Больше я ей никогда ничего не рассказывала… Просто я не могла…
ЧАСТЬ ВТОРАЯ
Глава 1
А потом было много месяцев тяжелой соленой тишины, похожей на морскую воду, и когда она накрывала меня с головой, то уши закладывало и я начинала в ней тонуть.
Двигалась в стороне от направлений, мимо работы, мимо диплома и госэкзаменов: все — у разных преподавателей, в разные дни, так надо, все — на дежурные, ничего не значащие пятерки, «подумай о чем угодно, только не плачь»; а в голове истово плещутся обрывки слов, живут своей жизнью без правил, рваные, несуразные, и с упорством просятся на волю, хоть в каком-нибудь виде. Сказать никому ничего нельзя, объяснить — нельзя, все, что ты произнесешь, туг же превратится либо в глупость, либо в пошлость, но ты же чувствуешь — у этого словесного бардака нет ничего ни от глупости, ни от пошлости, только доказать не можешь, онемела, почти умерла. А потом не выдерживаешь, тянешь из стола лист бумаги, в клетку или в линейку, и записываешь, с ошибками, почерк малопонятен, а все-таки это лучше, нежели полное безмолвие, легче, что ли…

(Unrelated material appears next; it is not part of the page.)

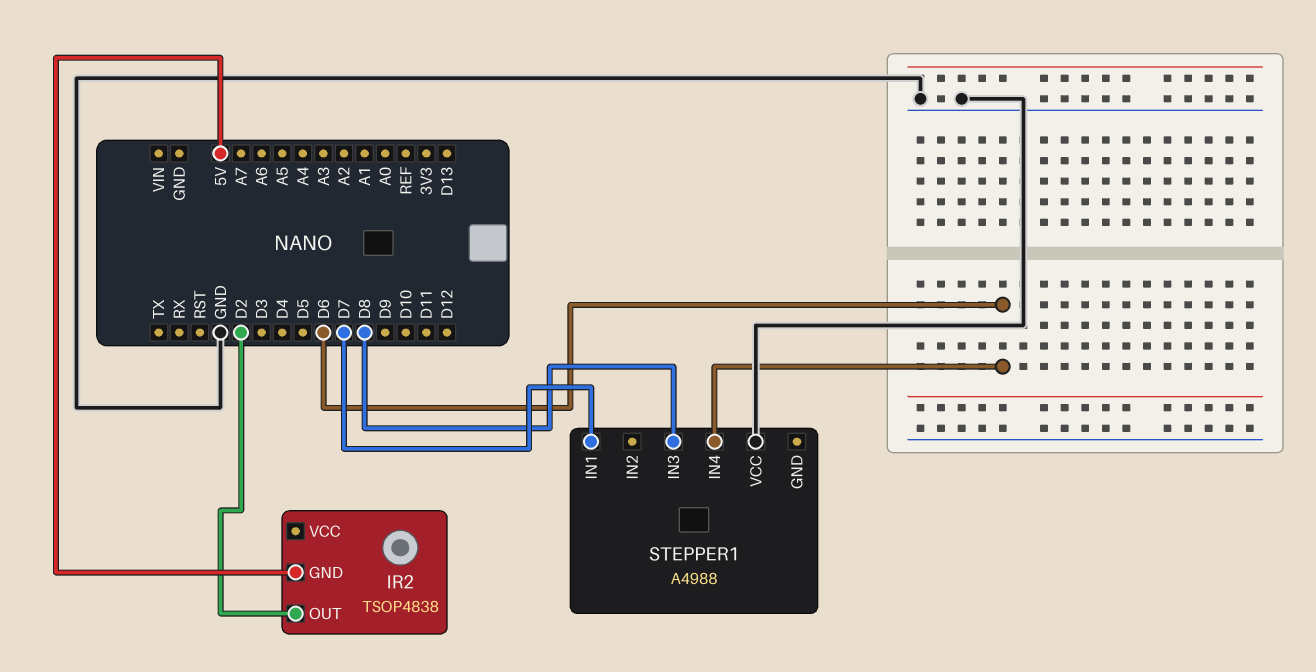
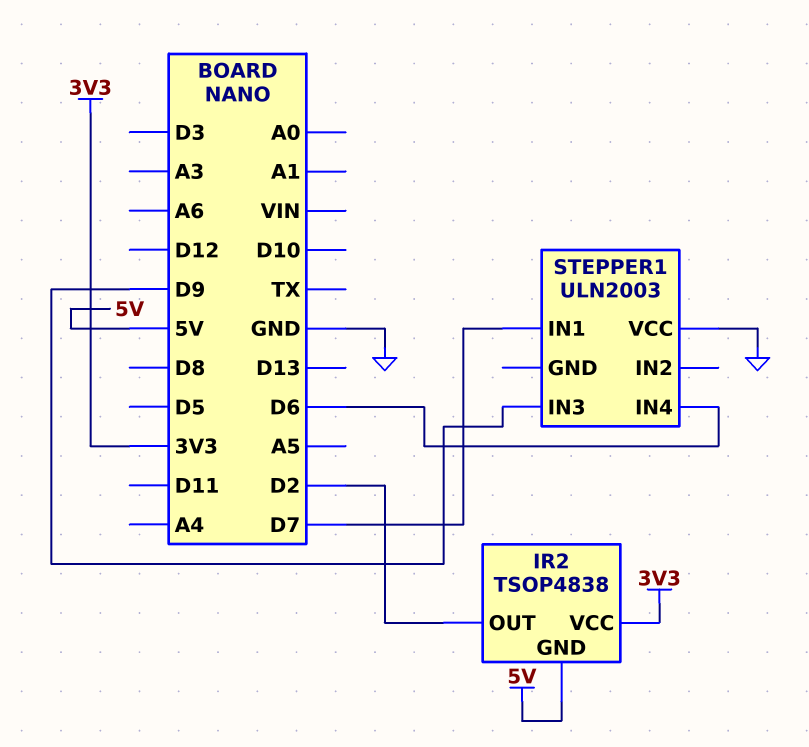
IR2 pin VCC: none -> 3V3
STEPPER1: A4988 -> ULN2003
STEPPER1 pin IN3: D8 -> D9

Так называемое творчество — суть крышечка для выпускания пара, и когда кажется, что тебя вот-вот разорвет изнутри, то непроизвольно заламываешь руки вверх и приоткрываешь ее, пар оборачивается синим шариком, нервно скачущим по бумаге.
Предать бумаге — все равно что предать огню… Вот оно слово, и оно саднит нестерпимо, но это совсем обычное слово — полновесное клише, ширпотреб, хоть и правда, и его просто необходимо вымарать, заменить, найти витиеватый эпистолярный эквивалент этому бывшему крику, дабы не унизить сильнее то, что и без того, честно говоря, в грязи валандается.